Defense’s Objections to Civil Parties’ applications. Debate on Civil Party applications took place as scheduled from Tuesday afternoon through Thursday morning.

Objections to the applications of 2 Civil Parties, D25-20 and E2-57, were withdrawn by the Defense on Wednesday, as the Defense was of the view that documents received the previous day provided a sufficient evidentiary basis for the applications.

2 Civil Parties, E2-77 and E2-49, E2-88, have waived their rights to be Civil Parties pursuant to Rule 23.10 of the Internal Rules.[xv]

Chamber decides that Civil Party lawyers have no standing to make submissions on sentencing.

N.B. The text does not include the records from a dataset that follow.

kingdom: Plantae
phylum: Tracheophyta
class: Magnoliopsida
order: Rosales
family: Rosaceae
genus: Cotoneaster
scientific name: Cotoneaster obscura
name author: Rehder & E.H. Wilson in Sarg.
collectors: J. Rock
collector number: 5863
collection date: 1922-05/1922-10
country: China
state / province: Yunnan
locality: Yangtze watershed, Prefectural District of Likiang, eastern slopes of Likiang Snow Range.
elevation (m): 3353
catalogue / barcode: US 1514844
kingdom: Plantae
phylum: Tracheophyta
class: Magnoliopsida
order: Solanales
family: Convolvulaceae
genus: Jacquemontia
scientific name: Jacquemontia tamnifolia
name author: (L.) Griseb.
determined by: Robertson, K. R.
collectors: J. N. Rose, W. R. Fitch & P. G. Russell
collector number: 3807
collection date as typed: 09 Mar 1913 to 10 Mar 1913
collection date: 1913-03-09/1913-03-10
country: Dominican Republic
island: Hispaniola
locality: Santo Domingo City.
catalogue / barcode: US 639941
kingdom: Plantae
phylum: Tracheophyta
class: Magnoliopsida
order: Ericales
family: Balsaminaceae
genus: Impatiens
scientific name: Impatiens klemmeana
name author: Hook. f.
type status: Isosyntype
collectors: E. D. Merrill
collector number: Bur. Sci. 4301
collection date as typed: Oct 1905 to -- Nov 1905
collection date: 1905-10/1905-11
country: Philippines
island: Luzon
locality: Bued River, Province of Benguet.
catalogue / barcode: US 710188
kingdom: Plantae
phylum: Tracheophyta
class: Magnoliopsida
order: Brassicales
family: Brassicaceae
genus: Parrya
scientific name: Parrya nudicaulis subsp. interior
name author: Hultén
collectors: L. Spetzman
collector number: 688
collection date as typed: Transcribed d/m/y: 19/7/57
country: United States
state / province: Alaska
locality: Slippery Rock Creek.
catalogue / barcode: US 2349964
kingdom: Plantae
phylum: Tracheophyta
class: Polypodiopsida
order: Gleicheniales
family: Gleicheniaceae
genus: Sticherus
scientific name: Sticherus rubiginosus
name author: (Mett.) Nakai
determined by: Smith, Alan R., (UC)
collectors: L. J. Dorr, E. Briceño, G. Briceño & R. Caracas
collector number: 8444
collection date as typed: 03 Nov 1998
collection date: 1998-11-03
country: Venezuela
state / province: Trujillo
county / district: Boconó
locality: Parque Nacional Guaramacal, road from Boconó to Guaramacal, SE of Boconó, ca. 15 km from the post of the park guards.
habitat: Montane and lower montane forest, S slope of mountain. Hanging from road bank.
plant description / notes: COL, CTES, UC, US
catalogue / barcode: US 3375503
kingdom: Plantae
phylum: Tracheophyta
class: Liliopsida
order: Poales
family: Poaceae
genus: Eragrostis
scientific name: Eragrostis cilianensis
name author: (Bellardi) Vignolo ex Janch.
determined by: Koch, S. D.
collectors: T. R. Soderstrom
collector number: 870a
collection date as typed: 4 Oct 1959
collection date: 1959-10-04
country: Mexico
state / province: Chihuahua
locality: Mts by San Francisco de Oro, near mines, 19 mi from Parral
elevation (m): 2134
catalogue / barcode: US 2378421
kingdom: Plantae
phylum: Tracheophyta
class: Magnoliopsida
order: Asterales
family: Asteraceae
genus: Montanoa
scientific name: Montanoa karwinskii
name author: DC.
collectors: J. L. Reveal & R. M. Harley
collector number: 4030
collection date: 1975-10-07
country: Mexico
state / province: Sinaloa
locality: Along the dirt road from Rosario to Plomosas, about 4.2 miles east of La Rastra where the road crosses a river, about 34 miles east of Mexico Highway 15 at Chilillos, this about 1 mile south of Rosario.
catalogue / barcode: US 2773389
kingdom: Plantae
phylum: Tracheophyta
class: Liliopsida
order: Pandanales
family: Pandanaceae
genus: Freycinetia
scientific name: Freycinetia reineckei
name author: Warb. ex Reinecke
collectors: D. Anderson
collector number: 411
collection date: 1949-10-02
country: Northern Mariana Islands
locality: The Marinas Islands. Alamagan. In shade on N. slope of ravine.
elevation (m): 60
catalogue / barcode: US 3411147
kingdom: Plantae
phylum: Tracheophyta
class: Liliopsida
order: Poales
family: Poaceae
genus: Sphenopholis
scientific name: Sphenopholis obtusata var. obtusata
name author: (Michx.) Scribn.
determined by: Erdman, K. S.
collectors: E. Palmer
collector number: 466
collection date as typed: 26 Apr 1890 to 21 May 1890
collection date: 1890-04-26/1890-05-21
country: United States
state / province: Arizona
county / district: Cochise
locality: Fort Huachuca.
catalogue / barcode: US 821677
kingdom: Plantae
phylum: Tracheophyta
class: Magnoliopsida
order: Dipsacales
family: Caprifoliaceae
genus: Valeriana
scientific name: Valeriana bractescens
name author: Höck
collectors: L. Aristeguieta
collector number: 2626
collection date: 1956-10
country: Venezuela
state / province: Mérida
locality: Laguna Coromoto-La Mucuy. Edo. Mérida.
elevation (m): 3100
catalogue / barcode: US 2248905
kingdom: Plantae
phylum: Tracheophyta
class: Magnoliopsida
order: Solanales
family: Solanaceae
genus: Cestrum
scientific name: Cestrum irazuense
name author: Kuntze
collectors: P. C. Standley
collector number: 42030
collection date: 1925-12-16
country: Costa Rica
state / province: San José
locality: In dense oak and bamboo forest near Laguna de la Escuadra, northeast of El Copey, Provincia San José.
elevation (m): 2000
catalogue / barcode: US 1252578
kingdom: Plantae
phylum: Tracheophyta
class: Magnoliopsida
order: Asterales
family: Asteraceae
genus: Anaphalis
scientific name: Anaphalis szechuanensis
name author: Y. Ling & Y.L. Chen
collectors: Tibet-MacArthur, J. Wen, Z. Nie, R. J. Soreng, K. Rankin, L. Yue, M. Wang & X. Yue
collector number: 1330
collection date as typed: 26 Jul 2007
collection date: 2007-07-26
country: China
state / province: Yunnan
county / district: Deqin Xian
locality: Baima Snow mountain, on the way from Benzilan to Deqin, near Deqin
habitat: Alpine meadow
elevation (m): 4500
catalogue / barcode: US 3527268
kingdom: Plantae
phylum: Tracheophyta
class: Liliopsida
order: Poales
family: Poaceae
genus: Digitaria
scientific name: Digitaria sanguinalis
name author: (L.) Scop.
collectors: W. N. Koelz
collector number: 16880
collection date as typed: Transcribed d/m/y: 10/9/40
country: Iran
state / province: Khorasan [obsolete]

Thursday saw the handing down of a milestone decision at the ECCC. Since the beginning of the trial, whether Civil Party lawyers have standing to make submissions on sentencing has been a lightning rod for contention.[xvi] On 9 June 2009, Civil Party Groups 1 and 2 submitted a joint request for a ruling in favour of such standing. Finally resolving the controversy as the trial draws to a close, the Chamber rejected the Civil Party Lawyers’ request, with Judge Lavergne partly dissenting. Written reasons for the decisions of the majority and minority are to be issued in due course.

Civil Parties are now directed not to make submissions relevant to sentencing, including: 1) submissions on a sentence to be imposed; 2) legal submissions relevant to sentencing, and 3) submissions on or evaluation of factors underlying a decision on sentencing. However, Civil Party lawyers are allowed to refer to such factors only when they also refer to the Accused’s guilt or innocence or a Civil Party’s claim for reparations.

Chamber decides that Civil Party lawyers may not question the Accused and certain witnesses on the Accused’s character. Also issued on Thursday was another significant decision that further delineated the role of Civil Parties. Immediately following its pronouncement of the above decision, the Chamber heard oral submissions on the right of Civil Party lawyers to question the Accused and witnesses on the Accused’s character. All parties, including the Co-Prosecutors, had been directed by the Chamber to make submissions.[xvii] Notably, the Chamber asked that parties bear in mind its above decision regarding sentencing when making their submissions.